[[ Records shown open ]]

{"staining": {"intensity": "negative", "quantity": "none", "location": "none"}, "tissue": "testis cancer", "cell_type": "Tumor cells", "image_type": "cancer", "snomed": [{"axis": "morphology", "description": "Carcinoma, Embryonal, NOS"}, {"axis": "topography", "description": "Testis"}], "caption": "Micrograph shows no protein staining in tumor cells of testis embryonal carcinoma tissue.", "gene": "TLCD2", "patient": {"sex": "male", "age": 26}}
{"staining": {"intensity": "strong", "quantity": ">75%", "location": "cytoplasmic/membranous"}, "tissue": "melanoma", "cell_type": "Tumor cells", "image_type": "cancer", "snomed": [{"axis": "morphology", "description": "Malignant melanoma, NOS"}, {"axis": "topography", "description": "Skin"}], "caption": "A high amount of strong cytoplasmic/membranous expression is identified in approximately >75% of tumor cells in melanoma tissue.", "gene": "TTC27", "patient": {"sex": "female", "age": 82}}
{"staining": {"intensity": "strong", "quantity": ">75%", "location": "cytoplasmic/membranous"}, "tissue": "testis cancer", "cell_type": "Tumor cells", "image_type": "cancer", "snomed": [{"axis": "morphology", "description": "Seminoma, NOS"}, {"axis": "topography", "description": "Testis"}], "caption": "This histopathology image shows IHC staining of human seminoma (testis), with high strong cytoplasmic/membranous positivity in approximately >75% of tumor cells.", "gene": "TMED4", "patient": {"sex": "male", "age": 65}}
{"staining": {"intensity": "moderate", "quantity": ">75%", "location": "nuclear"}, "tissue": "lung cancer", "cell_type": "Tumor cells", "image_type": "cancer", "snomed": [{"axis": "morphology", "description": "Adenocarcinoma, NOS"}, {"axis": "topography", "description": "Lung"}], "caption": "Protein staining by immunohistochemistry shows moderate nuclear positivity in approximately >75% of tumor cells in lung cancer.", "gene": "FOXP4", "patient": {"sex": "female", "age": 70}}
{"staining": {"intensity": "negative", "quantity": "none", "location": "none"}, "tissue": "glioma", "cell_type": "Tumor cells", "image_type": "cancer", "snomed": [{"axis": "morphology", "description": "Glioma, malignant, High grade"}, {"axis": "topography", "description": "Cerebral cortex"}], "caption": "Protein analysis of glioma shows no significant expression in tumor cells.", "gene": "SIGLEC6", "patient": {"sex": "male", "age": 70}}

[[ Records shown closed ]]

Task: Repeat the entries above exactly, beginning at their first line and ending with the line that contains "histopathology image shows", with nothing added.

Your response:
{"staining": {"intensity": "negative", "quantity": "none", "location": "none"}, "tissue": "testis cancer", "cell_type": "Tumor cells", "image_type": "cancer", "snomed": [{"axis": "morphology", "description": "Carcinoma, Embryonal, NOS"}, {"axis": "topography", "description": "Testis"}], "caption": "Micrograph shows no protein staining in tumor cells of testis embryonal carcinoma tissue.", "gene": "TLCD2", "patient": {"sex": "male", "age": 26}}
{"staining": {"intensity": "strong", "quantity": ">75%", "location": "cytoplasmic/membranous"}, "tissue": "melanoma", "cell_type": "Tumor cells", "image_type": "cancer", "snomed": [{"axis": "morphology", "description": "Malignant melanoma, NOS"}, {"axis": "topography", "description": "Skin"}], "caption": "A high amount of strong cytoplasmic/membranous expression is identified in approximately >75% of tumor cells in melanoma tissue.", "gene": "TTC27", "patient": {"sex": "female", "age": 82}}
{"staining": {"intensity": "strong", "quantity": ">75%", "location": "cytoplasmic/membranous"}, "tissue": "testis cancer", "cell_type": "Tumor cells", "image_type": "cancer", "snomed": [{"axis": "morphology", "description": "Seminoma, NOS"}, {"axis": "topography", "description": "Testis"}], "caption": "This histopathology image shows IHC staining of human seminoma (testis), with high strong cytoplasmic/membranous positivity in approximately >75% of tumor cells.", "gene": "TMED4", "patient": {"sex": "male", "age": 65}}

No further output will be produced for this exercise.